Accidental Death of a Very Famous Peacock



          They were discussing the accidental death of a very famous Peacock aal over the TV. It was in the private garden of a billionaire that the peacock died of drowning.  It was on air for at least four days.  Press had the freedom, people have the freedom to discuss anything under the sun.  Yes it was a very famous Peacock, no doubt.  The peacock had plumes that no other animal or bird had. It is beautiful, it would dance beautifully like a Bharathanatyam dance,  it would shake its waist like an Arabian belly dancer , ir caberet dancer in a bar in a Bombay suburb.  It was all about beauty.
          And then started the descent.  They talked about this peacock that is so strong that it could not have died so trivially, so cheap and so suddenly.  For death comes to the great men and women, in a grand style or else you have to make it grand.  It could not have been so bland and uninteresting.  Death could have informed the media or at least could have given a clue so that Press could have had it.  Since Press was not ready for this grand event becoming so trivial, it had to make it grand. The media, the second Gods decided so.  Death had to satisfy the reasonable questions of fair minded, truth seeking anchors
          Of course it is the very same media that did not ask why a prime Minister of a country of more than 30 crore people living below poverty level of earning 32 rupees a day belonging to a very poor family, could wear jackets of lakhs of  rupees and still represent and also work for these poor people.

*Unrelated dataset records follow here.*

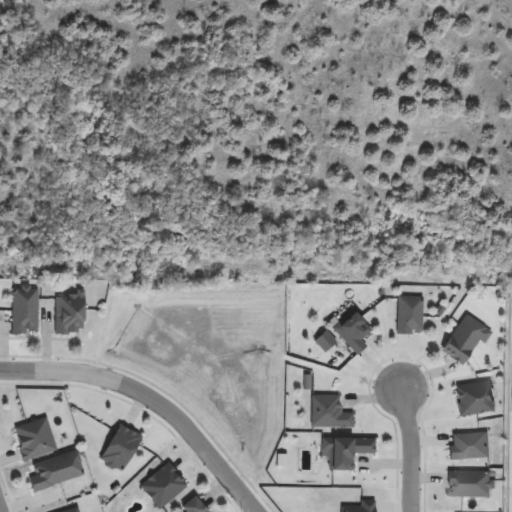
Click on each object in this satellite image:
building: (24, 311)
building: (22, 313)
building: (68, 314)
building: (409, 315)
building: (407, 316)
building: (68, 317)
building: (351, 331)
building: (351, 336)
building: (466, 339)
building: (465, 340)
building: (323, 343)
road: (399, 356)
road: (162, 389)
road: (151, 398)
building: (472, 399)
road: (140, 407)
building: (328, 413)
building: (327, 416)
building: (34, 440)
building: (31, 442)
building: (466, 448)
road: (415, 449)
building: (120, 451)
building: (343, 452)
building: (345, 452)
building: (54, 472)
building: (53, 475)
road: (8, 485)
building: (468, 485)
building: (470, 485)
building: (161, 489)
road: (1, 507)
building: (190, 507)
building: (360, 507)
building: (73, 511)
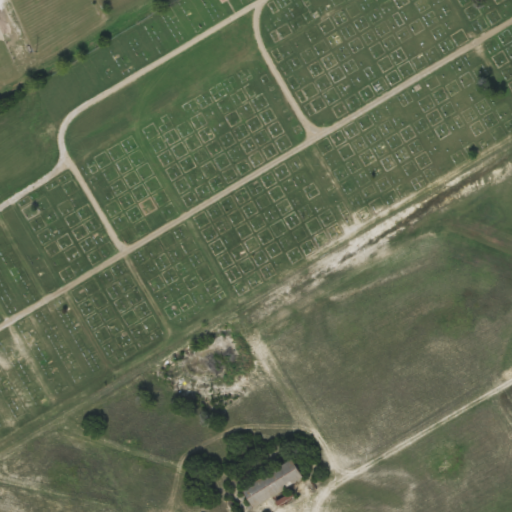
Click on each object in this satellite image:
road: (11, 34)
building: (362, 48)
road: (276, 74)
road: (96, 96)
park: (220, 167)
road: (256, 171)
road: (406, 438)
building: (276, 483)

          It is the same media which does not reel out statistics of millions who die of malnutrition and diseases.  The whole time business of the media is spectacle and continuous staging of spectacular events or finding them for the well fed middle class chatteratti.  Accidental death of a very famous peacock is such a spectacle and even if it is not it had to be made such a spectacle.  It can be played again and again and people have no way of expressing their views since it is a one way communication.  Only the TV Gods can talk.  This death of a peacock could be made to look like a mystery thriller of immence potential.  The reports of visceral examination, skin examination etc have to be analysed by people, not definitely qualified to even make a cursory glance of any dead body, leave alone that of a peacock.  
          This fills time.  And people are watching. They are actually lapping it up.  Greatest of doctors came over the studios and speculate about the possibilities of a mystery thriller and of course to show their faces on National Television   These are te very same doctors who not falling prey to public opinions prepare and sign autopsy reports of ordinary mortals or famous people.   They can come to the studios even if they don’t know anything about either peacock or the cause of its death.  So accommodating, for public purposes.
          Of course, no one is protesting.  Everyone is having a good time, at the expence of the dead peacock and public.  Except the people who really need attention to get some relief for their problems that are so ordinary and so common that they do not make news any more i.e. poverty, sickness access to education or lack of infrastructure ( don’t imaging Bridges or Railways, they are too big, think of Toilets.
          Four days and 24 hours still going on, the battle for the truth.  Bharath Mata ki jai, Vande Materam and so on.